Separation method: use filtration with a muslin cloth or fine filter to strain curd from whey, or use centrifugation in a lab to speed up separation. The curd remains on the cloth, whey drains off.
This illustrates how changing conditions (pH) can destabilize a colloid.

Q7. You have a mixture containing sand, common salt (NaCl), and water. Describe a step-by-step separation procedure and explain the principles used at each step.

Answer:

Step 1: Filtration — Pour the mixture through filter paper or cloth to separate insoluble sand. Principle: sand particles are large and do not dissolve, so they stay on the filter.
Step 2: Evaporation/Crystallization — Heat the filtrate (salt solution) gently to evaporate water until salt crystals start forming, or leave it to evaporate slowly. Principle: water (solvent) evaporates; the dissolved NaCl becomes supersaturated and crystallizes out.
Step 3: Collection — Collect the salt crystals and dry them. Optionally, condense evaporated water (by distillation) to recover pure water.
These steps use difference in solubility and physical state to separate components.
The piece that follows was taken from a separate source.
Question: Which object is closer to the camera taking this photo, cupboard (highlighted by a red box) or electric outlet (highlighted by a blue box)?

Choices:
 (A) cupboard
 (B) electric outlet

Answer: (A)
Q8. Explain why the Tyndall effect occurs in colloids but not in true solutions. Propose a simple classroom experiment using sugar solution and milk to show the difference.

Answer:

The Tyndall effect is light scattering by particles in a mixture. Colloidal particles (1–100 nm) are large enough to scatter light, making a visible beam. In true solutions, particle size is < 1 nm and too small to scatter visible light, so no beam appears.
Classroom experiment: prepare a sugar solution (true solution) and a dilute milk sample (colloid). In a dark room, shine a narrow flashlight or laser pointer through each. The milk will show a visible light path (Tyndall effect), while the sugar solution will not.
Ensure safety with low-power laser. The experiment highlights particle size and optical behavior differences.
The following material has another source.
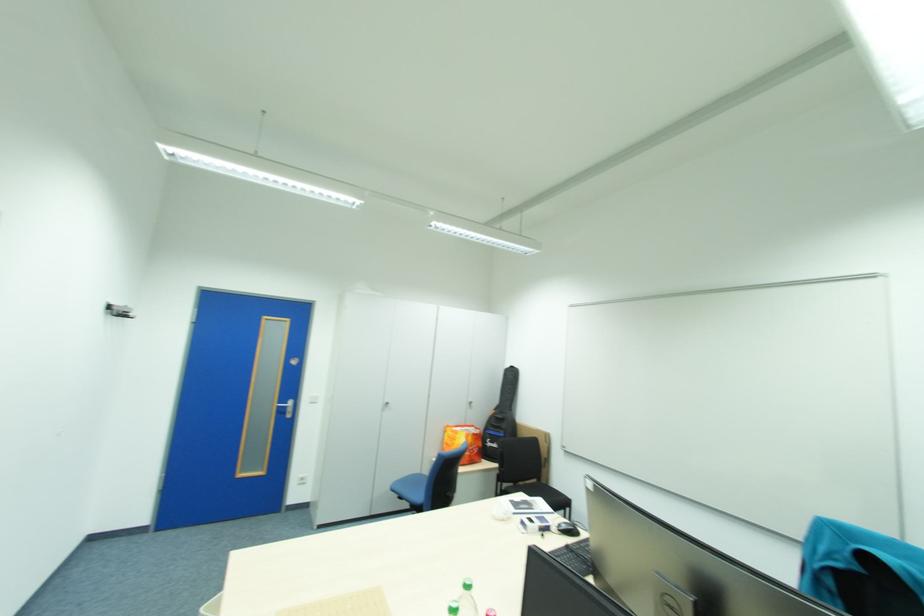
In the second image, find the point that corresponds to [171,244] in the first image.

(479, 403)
Q9. You need to recover pure water from brine (salt water) at home. Describe the process you would use, explain why it works, and mention any energy or efficiency considerations.

Answer:

Use simple distillation: heat brine until water vaporizes, then condense the vapor on a cool surface to collect pure water; salt remains behind. Principle: different boiling points — water boils at 100 °C, leaving non-volatile salt.
Setup: heat brine in a flask, direct steam through a condenser or cooled tube, collect condensate in a clean container. This yields distilled water.
Energy/efficiency: distillation is energy-intensive because heating large volumes takes heat. Heat loss reduces efficiency. Solar stills use sunlight for low-energy distillation but are slower. For home use, small batches are practical; large-scale desalination needs efficient heaters or heat recovery.

Q10. Differentiate between a concentrated and a dilute solution both qualitatively and quantitatively. How do changes in concentration affect some physical properties of a solution?

Answer:

Qualitatively, a concentrated solution has a large amount of solute per unit volume; a dilute solution has a small amount. For example, concentrated sugar water tastes very sweet.
Quantitatively, concentration is measured as molarity (M), percent by mass, or g per L. A solution of 1.0 M NaCl is more concentrated than 0.1 M NaCl.
Changing concentration affects physical properties: higher solute concentration typically raises boiling point and lowers freezing point (colligative effects), and often increases electrical conductivity if the solute is ionic. Viscosity and density also change with concentration.
Thus concentration controls both sensory properties and measurable physical behaviour of solutions.